Человек, темноглазая девушка немногим старше самого графа, азиатской немного внешности, но ничуть не похожая на Лау с вечной его улыбкой и его томных девушек. Сиэль распорядился принять её как гостью в фамильном поместье, и Себастьян неукоснительно выполнил приказ, предоставив ей лучшую гостевую комнату, ворох платьев и пригласив к ужину.
Слугам очень понравилась гостья – еще бы, наконец-то в этом доме появился кто-то, о ком могут заботиться и они, не только Себастьян. Бард постарался и даже не сжег своё коронное блюдо, Финни собрал в саду цветов и поставил в комнату гостье, а Мейлин полдня провела с ней, болтая женские свои разговоры и помогая переодеться.
Даже ей новая их знакомая не сказала ни слова, но то что своего имени, и слуги решили даже, что она немая, но Сиэль знает, что это не так – Себастьян проверял её язык, и убеждали посланцы королевы.
Ужин сервировали на небольшом столике, специально, чтобы удобнее было разговаривать, и девушке очень шло бирюзовое платье, выбранное для неё дворецким. Этикет и ораторское искусство – одни из предметов, которые преподает ему Себастьян, и, хоть Сиэль не общителен и обычно не утруждает себя учтивостью – владеет он ей в совершенстве. Он с пару часов пытался завязать с девушкой разговор, безуспешно, и на следующий день, и через день, и даже спустя недели.

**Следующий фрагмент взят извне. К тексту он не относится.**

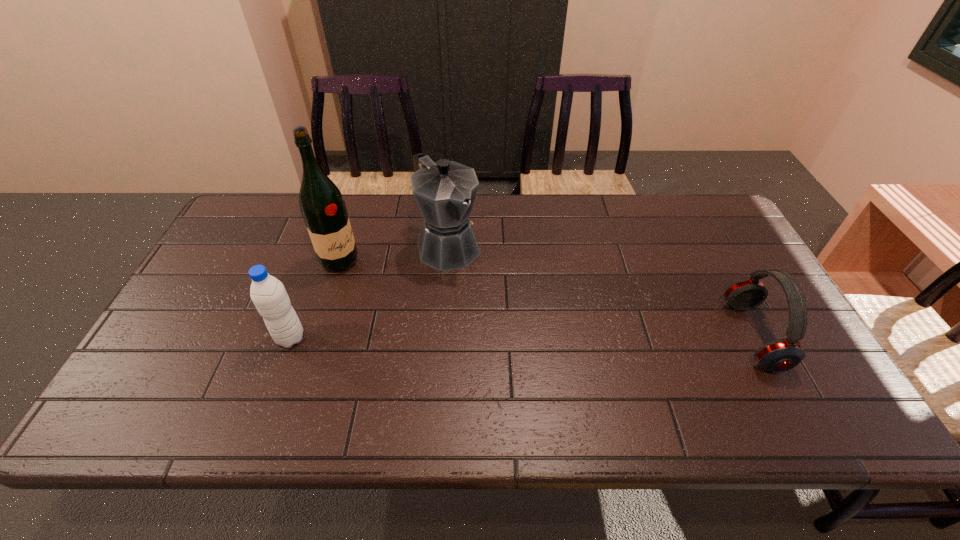
I want to click on unoccupied area between the earphone and the second shortest object, so click(x=521, y=337).

Find the location of a particular element. free spot between the shortest object and the second tallest object is located at coordinates [601, 291].

You are a GUI agent. You are given a task and a screenshot of the screen. Output one action in this format:
    pyautogui.click(x=<x>, y=<y>)
    Task: Click on the free spot between the water bottle and the third object from left to right
    This screenshot has height=540, width=960.
    Given the screenshot: What is the action you would take?
    pyautogui.click(x=370, y=292)

This screenshot has height=540, width=960. I want to click on vacant area that lies between the earphone and the coffeepot, so click(x=601, y=291).

Choose which object is the nearest neighbor to the shortest object. Please provide its 2D coordinates. Your answer should be formatted as a tuple, i.e. [(x, y)], where the tuple contains the x and y coordinates of a point satisfying the conditions above.

[(445, 191)]

The width and height of the screenshot is (960, 540). In order to click on object that is the closest to the earphone in this screenshot , I will do `click(445, 191)`.

Identify the location of free space that satisfies the following two spatial constraints: 1. on the front side of the earphone; 2. on the ear cups of the coffeepot. This screenshot has height=540, width=960. (443, 336).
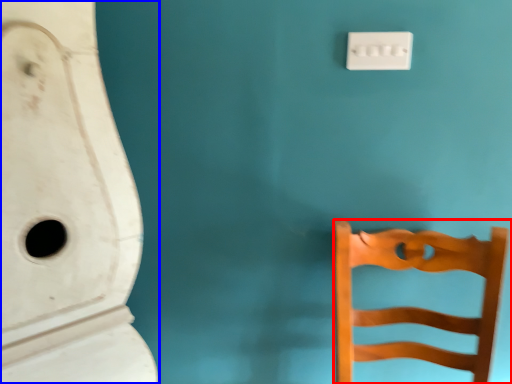
Question: Which object is further to the camera taking this photo, furniture (highlighted by a red box) or urinal (highlighted by a blue box)?

Choices:
 (A) furniture
 (B) urinal

Answer: (A)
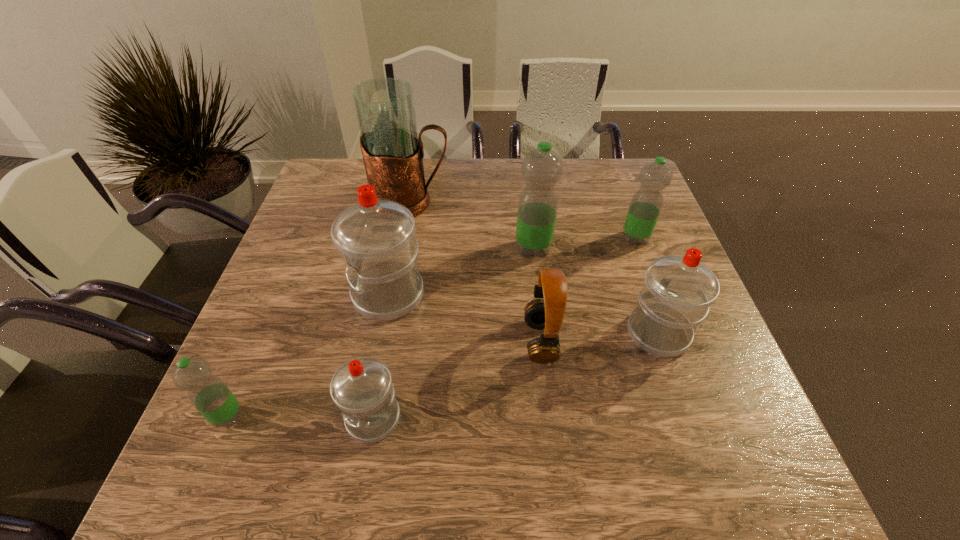
At what (x,y) coordinates should I click in order to perform the action: click on vacant space located on the ear cups of the brown headset. Please return your answer as a coordinate pair (x, y). The width and height of the screenshot is (960, 540). Looking at the image, I should click on pyautogui.click(x=403, y=341).

What are the coordinates of `vacant space located 0.060m on the ear cups of the brown headset` in the screenshot? It's located at (x=496, y=341).

Identify the location of vacant space located 0.250m on the ear cups of the brown headset. (408, 341).

Where is `free location located on the handle side of the smallest white water bottle`? This screenshot has height=540, width=960. free location located on the handle side of the smallest white water bottle is located at coordinates (364, 474).

The width and height of the screenshot is (960, 540). What are the coordinates of `blank space located on the right of the leftmost object` in the screenshot? It's located at (360, 416).

Find the location of a particular element. This screenshot has width=960, height=540. object that is at the far edge is located at coordinates (393, 154).

Locate an element on the screen. The width and height of the screenshot is (960, 540). object located at the near edge is located at coordinates (362, 389).

The height and width of the screenshot is (540, 960). Identify the location of object at the left edge. (208, 393).

In the image, there is a desktop. Find the location of `free region at the far edge`. free region at the far edge is located at coordinates coord(448,173).

Where is `vacant space at the left edge of the desktop`? This screenshot has width=960, height=540. vacant space at the left edge of the desktop is located at coordinates (301, 277).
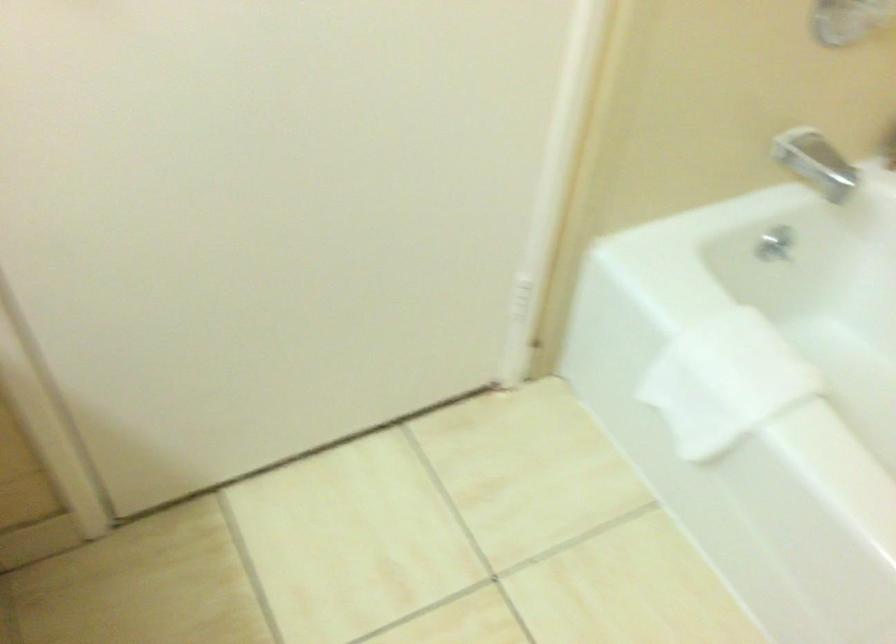
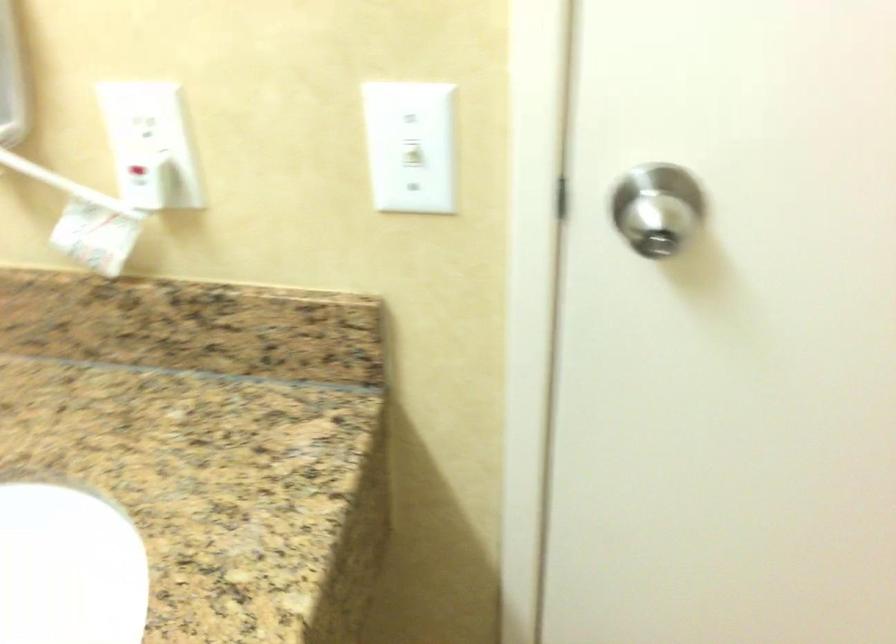
Question: Based on the continuous images, in which direction is the camera rotating? Reply with the corresponding letter.

Choices:
 (A) Left
 (B) Right
 (C) Up
 (D) Down

Answer: (A)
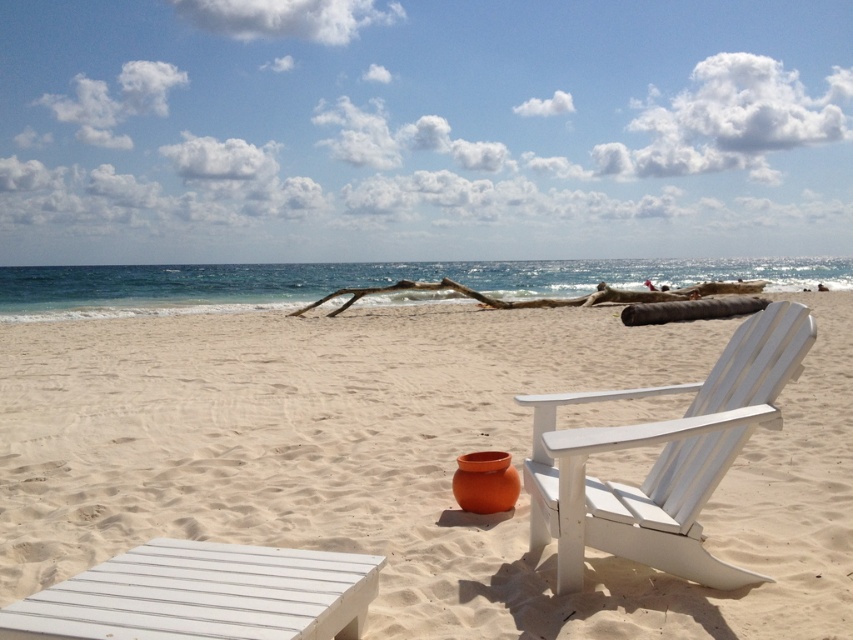
You are standing on the beach and want to place a 2.5 meter long surfboard between you and the white wood beach chair at center right. Is there enough space to place the surfboard without it overlapping the chair?

The distance between you and the white wood beach chair at center right is 2.43 meters. Since the surfboard is 2.5 meters long, it would require more space than available, so placing it without overlapping the chair is not possible.

You are planning to set up a small table between the white wood beach chair at center right and the brown wood at center. Based on their positions, which object should the table be placed closer to in order to be between them?

The table should be placed closer to the brown wood at center because the white wood beach chair at center right is located below it, meaning the brown wood at center is higher up, so placing the table closer to the higher object would position it between them.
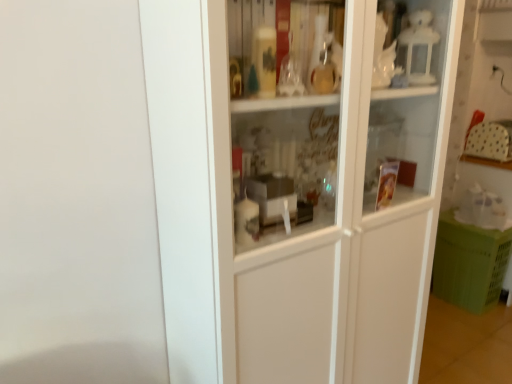
Describe the element at coordinates (469, 263) in the screenshot. The image size is (512, 384). I see `green plastic crate at lower right` at that location.

Where is `green plastic crate at lower right`? This screenshot has height=384, width=512. green plastic crate at lower right is located at coordinates (469, 263).

Describe the element at coordinates (297, 183) in the screenshot. I see `white glossy cupboard at center` at that location.

Where is `white glossy cupboard at center`? Image resolution: width=512 pixels, height=384 pixels. white glossy cupboard at center is located at coordinates (297, 183).

In order to click on green plastic crate at lower right in this screenshot , I will do `click(469, 263)`.

Is white glossy cupboard at center to the left of green plastic crate at lower right from the viewer's perspective?

Indeed, white glossy cupboard at center is positioned on the left side of green plastic crate at lower right.

Which object is closer to the camera, white glossy cupboard at center or green plastic crate at lower right?

white glossy cupboard at center.

Does point (403, 260) come in front of point (435, 262)?

Yes.

Consider the image. From the image's perspective, between white glossy cupboard at center and green plastic crate at lower right, who is located below?

green plastic crate at lower right, from the image's perspective.

From a real-world perspective, is white glossy cupboard at center above or below green plastic crate at lower right?

In terms of real-world spatial position, white glossy cupboard at center is above green plastic crate at lower right.

Based on the photo, considering the sizes of objects white glossy cupboard at center and green plastic crate at lower right in the image provided, who is wider, white glossy cupboard at center or green plastic crate at lower right?

With larger width is white glossy cupboard at center.

Does white glossy cupboard at center have a lesser height compared to green plastic crate at lower right?

No, white glossy cupboard at center is not shorter than green plastic crate at lower right.

Can you confirm if white glossy cupboard at center is bigger than green plastic crate at lower right?

Indeed, white glossy cupboard at center has a larger size compared to green plastic crate at lower right.

Is white glossy cupboard at center outside of green plastic crate at lower right?

Yes, white glossy cupboard at center is not within green plastic crate at lower right.

In the scene shown: Is white glossy cupboard at center in contact with green plastic crate at lower right?

white glossy cupboard at center is not next to green plastic crate at lower right, and they're not touching.

Is white glossy cupboard at center facing towards green plastic crate at lower right?

No, white glossy cupboard at center is not aimed at green plastic crate at lower right.

How many degrees apart are the facing directions of white glossy cupboard at center and green plastic crate at lower right?

93.2 degrees.

You are a GUI agent. You are given a task and a screenshot of the screen. Output one action in this format:
    pyautogui.click(x=<x>, y=<y>)
    Task: Click on the cupboard in front of the green plastic crate at lower right
    The width and height of the screenshot is (512, 384).
    Given the screenshot: What is the action you would take?
    pyautogui.click(x=297, y=183)

Is green plastic crate at lower right at the right side of white glossy cupboard at center?

Indeed, green plastic crate at lower right is positioned on the right side of white glossy cupboard at center.

Considering the positions of objects green plastic crate at lower right and white glossy cupboard at center in the image provided, who is behind, green plastic crate at lower right or white glossy cupboard at center?

green plastic crate at lower right is more distant.

Considering the points (488, 292) and (341, 224), which point is in front, point (488, 292) or point (341, 224)?

The point (341, 224) is more forward.

From the image's perspective, is green plastic crate at lower right above or below white glossy cupboard at center?

From the image's perspective, green plastic crate at lower right appears below white glossy cupboard at center.

From a real-world perspective, which object stands above the other?

From a 3D spatial view, white glossy cupboard at center is above.

Consider the image. Does green plastic crate at lower right have a greater width compared to white glossy cupboard at center?

No.

Does green plastic crate at lower right have a lesser height compared to white glossy cupboard at center?

Indeed, green plastic crate at lower right has a lesser height compared to white glossy cupboard at center.

Consider the image. Which of these two, green plastic crate at lower right or white glossy cupboard at center, is bigger?

With larger size is white glossy cupboard at center.

Is green plastic crate at lower right surrounding white glossy cupboard at center?

Actually, white glossy cupboard at center is outside green plastic crate at lower right.

Is there a large distance between green plastic crate at lower right and white glossy cupboard at center?

Absolutely, green plastic crate at lower right is distant from white glossy cupboard at center.

Is green plastic crate at lower right facing towards white glossy cupboard at center?

Yes.

What's the angular difference between green plastic crate at lower right and white glossy cupboard at center's facing directions?

There is a 93.2-degree angle between the facing directions of green plastic crate at lower right and white glossy cupboard at center.

The image size is (512, 384). I want to click on cupboard in front of the green plastic crate at lower right, so click(297, 183).

Locate an element on the screen. Image resolution: width=512 pixels, height=384 pixels. cupboard in front of the green plastic crate at lower right is located at coordinates pyautogui.click(x=297, y=183).

The image size is (512, 384). I want to click on cupboard above the green plastic crate at lower right (from a real-world perspective), so click(297, 183).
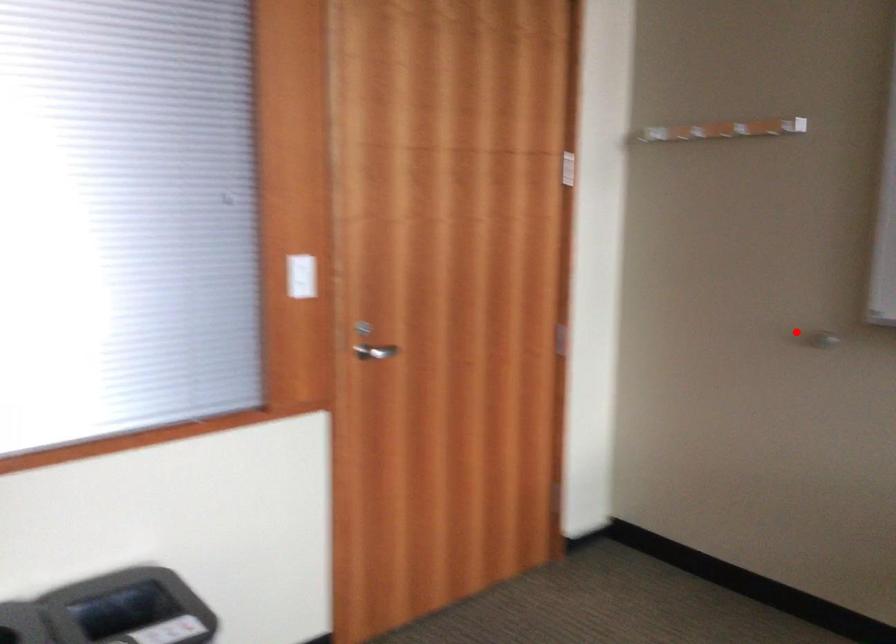
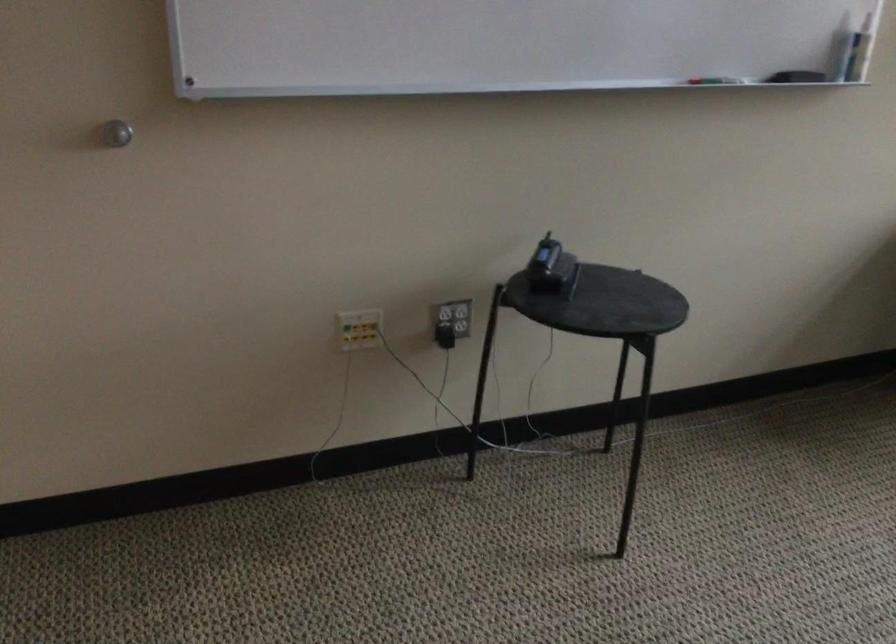
Locate, in the second image, the point that corresponds to the highlighted location in the first image.

(116, 133)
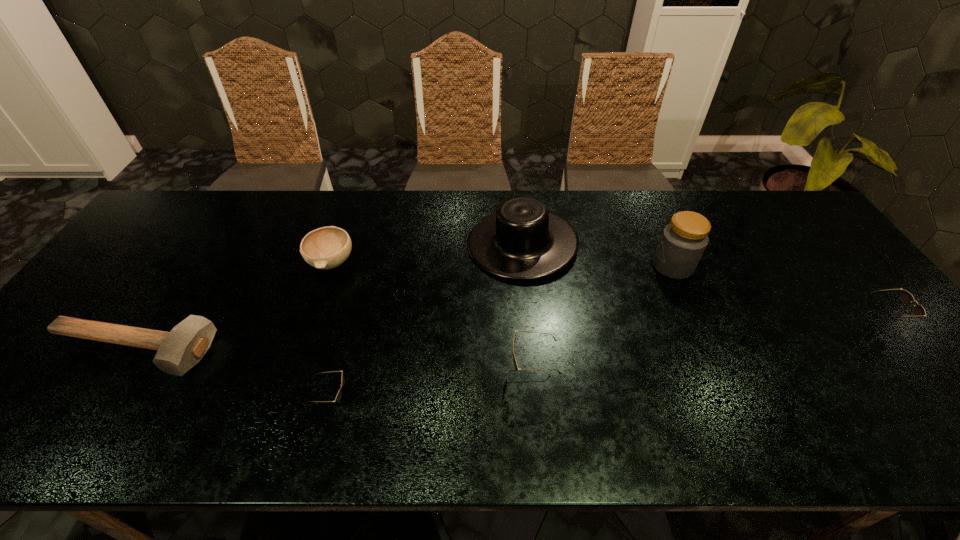
The width and height of the screenshot is (960, 540). I want to click on object positioned at the far edge, so click(522, 240).

Image resolution: width=960 pixels, height=540 pixels. I want to click on mallet that is at the near edge, so click(x=179, y=350).

Locate an element on the screen. object that is at the left edge is located at coordinates (179, 350).

You are a GUI agent. You are given a task and a screenshot of the screen. Output one action in this format:
    pyautogui.click(x=<x>, y=<y>)
    Task: Click on the object located in the right edge section of the desktop
    The height and width of the screenshot is (540, 960).
    Given the screenshot: What is the action you would take?
    pyautogui.click(x=906, y=297)

I want to click on object situated at the near left corner, so click(x=179, y=350).

In the image, there is a desktop. At what (x,y) coordinates should I click in order to perform the action: click on vacant area at the far edge. Please return your answer as a coordinate pair (x, y). The image size is (960, 540). Looking at the image, I should click on (549, 198).

You are a GUI agent. You are given a task and a screenshot of the screen. Output one action in this format:
    pyautogui.click(x=<x>, y=<y>)
    Task: Click on the vacant area at the near edge
    This screenshot has height=540, width=960.
    Given the screenshot: What is the action you would take?
    pyautogui.click(x=162, y=376)

This screenshot has height=540, width=960. What are the coordinates of `vacant position at the left edge of the desktop` in the screenshot? It's located at (138, 259).

In the image, there is a desktop. What are the coordinates of `vacant space at the right edge` in the screenshot? It's located at (797, 253).

In the image, there is a desktop. At what (x,y) coordinates should I click in order to perform the action: click on vacant space at the near left corner. Please return your answer as a coordinate pair (x, y). This screenshot has width=960, height=540. Looking at the image, I should click on (76, 390).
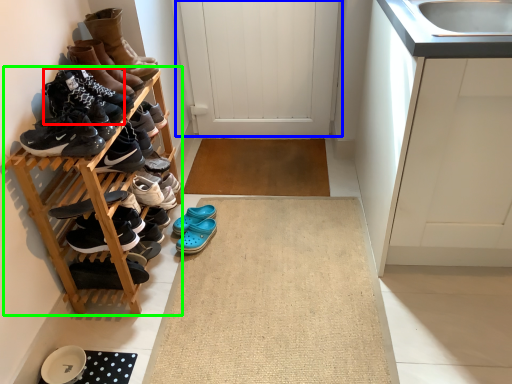
Question: Estimate the real-world distances between objects in this image. Which object is closer to footwear (highlighted by a red box), door (highlighted by a blue box) or shelf (highlighted by a green box)?

Choices:
 (A) door
 (B) shelf

Answer: (B)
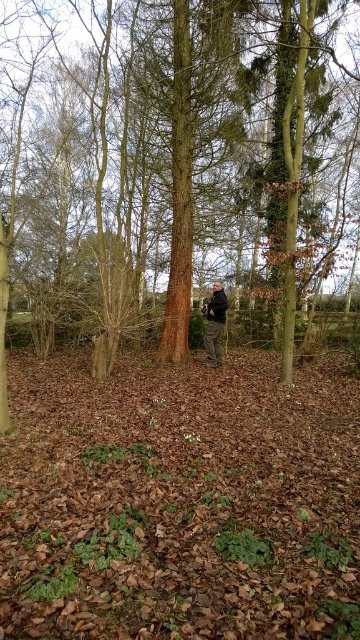
You are a hiker who has just spotted a brown wood tree at center and a dark gray jacket at center in the woods. Based on the scene, which object is higher up in the image?

The brown wood tree at center is above the dark gray jacket at center, so the brown wood tree at center is higher up in the image.

You are a hiker who has just spotted a brown wood tree at center and a dark gray jacket at center in the woodland. You want to retrieve the jacket without getting too close to the tree. Can you safely pick up the jacket from 4 meters away?

The distance between the brown wood tree at center and the dark gray jacket at center is 4.25 meters. Since you want to stay at least 4 meters away from the tree, you can safely pick up the jacket as it is just 0.25 meters beyond your desired distance.

You are standing in the woodland scene and want to reach the point marked as point [286,356]. If your walking speed is 1.2 meters per second, how many seconds will it take you to reach that point?

The point [286,356] is 8.44 meters from camera. At a walking speed of 1.2 meters per second, it will take approximately 7.03 seconds to reach the point.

Лишь один раз за всё это время она подала голос – вскрикнула и выругалась, как заправский портовый грузчик, с ногами забравшись на стул – когда увидела мышь. Подтвердив, что всё-таки умеет говорить.
Больше ни обходительность, ни обещания помощи и безопасности не могли заставить её говорить. Себастьян предложил даже просто отпустить девушку, чтобы она сама привела их к нужной информации, логову сопротивления, но, к сожалению, она не была дурой и не пошла никуда вообще.
Она очень не понравилась Лиззи – еще бы, посторонняя женщина, живущая в доме твоего жениха, хоть он и назвал её дальней своей немой родственницей – не говорить же правду. Женская интуиция мощнейшее из орудий, отлично чует вранье, только трактует всегда одинаково. Не то чтобы Сиэля сильно волновало то, что подумает о нем невеста, но все же - странно смотреть, как Лиззи то и дело пытается толкнуть или пролить что-нибудь на платье той, что, по слухам – собрал Себастьян – покушалась на жизнь самой королевы.
Лиззи цеплялась за него крепко-крепко, постоянно, даже во время обеда, и заявила, что никуда не уедет, пока эта дамочка здесь. Посланники королевы стали приходить куда чаще раза в пару дней, спрашивая о его успехах все настойчивее, и Сиэль старается держать себя в руках, всегда, очень старается, но в один прекрасный день, как только уходит королевский слуга, он обхватывает голову руками и спрашивает просто:
- Что она хочет от меня, Себастьян?
Так ужасно непочтительно о королеве. И дворецкий улыбнулся в ответ тонко, пододвигая ему очередную порцию тошнотворного сладкого, и сказал – мягко, осуждающе, усталому мальчишке – не притворяйся, не маленький уже:
- Вы с самого начала знали, мой господин.
И тогда Сиэль кивнул, решаясь. Дело не в том, что он нерешительный, или слабый, или уж тем более жалостливый, просто – он не делал так раньше никогда.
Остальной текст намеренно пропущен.